* **Extracted text**
+===+

The opinion of the court was delivered by: Justice Rathje
Defendant, Niels Nielson, was charged by indictment with six counts of first degree murder (720 ILCS 5/9-1(a) (1), (a)(2) (West 1996)) and two counts of concealing a homicidal death (720 ILCS 5/9-3.1(a) (West 1996)). A jury convicted defendant of two of the first degree murder counts and both concealment counts. The same jury sentenced defendant to death, and the circuit court of Wayne County imposed two extended 10-year prison terms for the concealment convictions. Defendant's execution has been stayed pending direct review by this court. Ill. Const. 1970, art. VI, §4(b); 134 Ill. 2d Rs. 603, 609(a).

+===+

* **Dataset**
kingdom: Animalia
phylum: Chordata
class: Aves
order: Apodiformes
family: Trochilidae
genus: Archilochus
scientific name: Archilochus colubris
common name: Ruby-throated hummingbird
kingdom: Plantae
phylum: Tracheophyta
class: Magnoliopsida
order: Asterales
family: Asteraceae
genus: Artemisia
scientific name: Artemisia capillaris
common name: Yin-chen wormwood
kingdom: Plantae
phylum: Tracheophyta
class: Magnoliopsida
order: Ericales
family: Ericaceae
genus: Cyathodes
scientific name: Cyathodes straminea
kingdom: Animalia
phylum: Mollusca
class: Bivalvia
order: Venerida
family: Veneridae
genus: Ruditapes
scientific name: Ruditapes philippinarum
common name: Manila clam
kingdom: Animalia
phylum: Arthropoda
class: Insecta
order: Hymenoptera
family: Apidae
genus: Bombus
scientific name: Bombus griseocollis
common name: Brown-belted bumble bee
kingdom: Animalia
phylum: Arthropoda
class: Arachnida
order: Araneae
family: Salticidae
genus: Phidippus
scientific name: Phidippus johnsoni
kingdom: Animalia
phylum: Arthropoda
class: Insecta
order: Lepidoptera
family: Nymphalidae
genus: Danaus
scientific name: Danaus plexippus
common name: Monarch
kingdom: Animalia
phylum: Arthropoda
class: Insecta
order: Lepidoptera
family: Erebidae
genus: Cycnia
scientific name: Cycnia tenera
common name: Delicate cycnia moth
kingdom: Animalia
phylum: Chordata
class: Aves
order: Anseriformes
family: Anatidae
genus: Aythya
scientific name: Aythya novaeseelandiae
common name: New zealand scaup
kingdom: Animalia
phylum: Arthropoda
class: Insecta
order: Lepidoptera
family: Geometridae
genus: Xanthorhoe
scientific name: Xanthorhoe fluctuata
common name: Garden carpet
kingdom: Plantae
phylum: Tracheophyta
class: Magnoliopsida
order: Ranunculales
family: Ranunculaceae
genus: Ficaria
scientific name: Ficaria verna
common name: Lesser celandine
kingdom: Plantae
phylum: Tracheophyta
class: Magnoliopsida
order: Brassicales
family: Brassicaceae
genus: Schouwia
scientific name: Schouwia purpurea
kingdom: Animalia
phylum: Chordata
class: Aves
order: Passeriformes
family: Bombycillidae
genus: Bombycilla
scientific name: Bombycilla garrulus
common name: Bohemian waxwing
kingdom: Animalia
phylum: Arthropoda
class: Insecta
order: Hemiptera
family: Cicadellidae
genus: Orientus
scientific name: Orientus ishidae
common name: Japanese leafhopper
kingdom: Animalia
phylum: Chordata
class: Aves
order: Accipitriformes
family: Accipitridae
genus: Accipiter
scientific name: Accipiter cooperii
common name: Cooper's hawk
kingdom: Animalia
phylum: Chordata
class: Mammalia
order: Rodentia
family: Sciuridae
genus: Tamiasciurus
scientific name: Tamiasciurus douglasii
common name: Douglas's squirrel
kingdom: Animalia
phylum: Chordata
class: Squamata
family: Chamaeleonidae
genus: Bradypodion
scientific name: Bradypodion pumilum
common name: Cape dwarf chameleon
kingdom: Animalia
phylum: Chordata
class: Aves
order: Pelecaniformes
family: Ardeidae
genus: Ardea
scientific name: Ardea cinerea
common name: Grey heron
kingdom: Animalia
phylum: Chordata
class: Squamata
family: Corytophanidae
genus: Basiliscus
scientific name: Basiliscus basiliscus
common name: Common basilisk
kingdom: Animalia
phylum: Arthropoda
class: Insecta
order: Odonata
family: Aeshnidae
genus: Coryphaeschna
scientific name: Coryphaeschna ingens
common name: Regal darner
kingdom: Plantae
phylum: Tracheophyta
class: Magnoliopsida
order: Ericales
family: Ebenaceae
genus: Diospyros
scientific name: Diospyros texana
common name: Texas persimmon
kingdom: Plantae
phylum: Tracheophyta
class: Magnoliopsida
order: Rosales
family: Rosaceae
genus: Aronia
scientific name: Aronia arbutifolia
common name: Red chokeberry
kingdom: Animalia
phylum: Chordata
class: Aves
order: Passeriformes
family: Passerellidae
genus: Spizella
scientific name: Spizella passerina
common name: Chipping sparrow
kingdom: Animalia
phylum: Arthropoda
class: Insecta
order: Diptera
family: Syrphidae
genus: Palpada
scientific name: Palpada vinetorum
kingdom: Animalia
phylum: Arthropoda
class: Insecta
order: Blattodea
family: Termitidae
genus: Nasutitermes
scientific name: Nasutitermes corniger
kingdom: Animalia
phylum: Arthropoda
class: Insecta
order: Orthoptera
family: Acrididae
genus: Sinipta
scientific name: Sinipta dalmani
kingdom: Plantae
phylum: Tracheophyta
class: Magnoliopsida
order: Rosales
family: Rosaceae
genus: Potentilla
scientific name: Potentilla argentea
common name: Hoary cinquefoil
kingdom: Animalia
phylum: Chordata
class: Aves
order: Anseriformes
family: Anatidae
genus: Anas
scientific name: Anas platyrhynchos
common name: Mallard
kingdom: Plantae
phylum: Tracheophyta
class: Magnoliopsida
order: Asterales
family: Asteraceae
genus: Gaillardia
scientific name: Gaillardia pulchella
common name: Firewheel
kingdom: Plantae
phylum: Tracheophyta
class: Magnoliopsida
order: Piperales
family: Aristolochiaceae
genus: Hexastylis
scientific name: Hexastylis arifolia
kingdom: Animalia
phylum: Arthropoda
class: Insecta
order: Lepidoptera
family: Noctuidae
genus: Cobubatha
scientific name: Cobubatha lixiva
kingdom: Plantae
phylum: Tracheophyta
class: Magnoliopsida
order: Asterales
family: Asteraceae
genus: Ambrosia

+===+

* **Given task A**
Answer these questions using the court opinion:
(i) Which justice delivered the opinion?
(ii) How many counts of first degree murder was the defendant charged with by indictment?
(iii) Which circuit court imposed the prison terms for the concealment convictions?
* **Given task B**
Copy the court opinion from "The opinion of" up to and including "Rs. 603, 609(a).".

* **Correct output A**
(i) Justice Rathje
(ii) Six
(iii) The circuit court of Wayne County

* **Correct output B**
The opinion of the court was delivered by: Justice Rathje
Defendant, Niels Nielson, was charged by indictment with six counts of first degree murder (720 ILCS 5/9-1(a) (1), (a)(2) (West 1996)) and two counts of concealing a homicidal death (720 ILCS 5/9-3.1(a) (West 1996)). A jury convicted defendant of two of the first degree murder counts and both concealment counts. The same jury sentenced defendant to death, and the circuit court of Wayne County imposed two extended 10-year prison terms for the concealment convictions. Defendant's execution has been stayed pending direct review by this court. Ill. Const. 1970, art. VI, §4(b); 134 Ill. 2d Rs. 603, 609(a).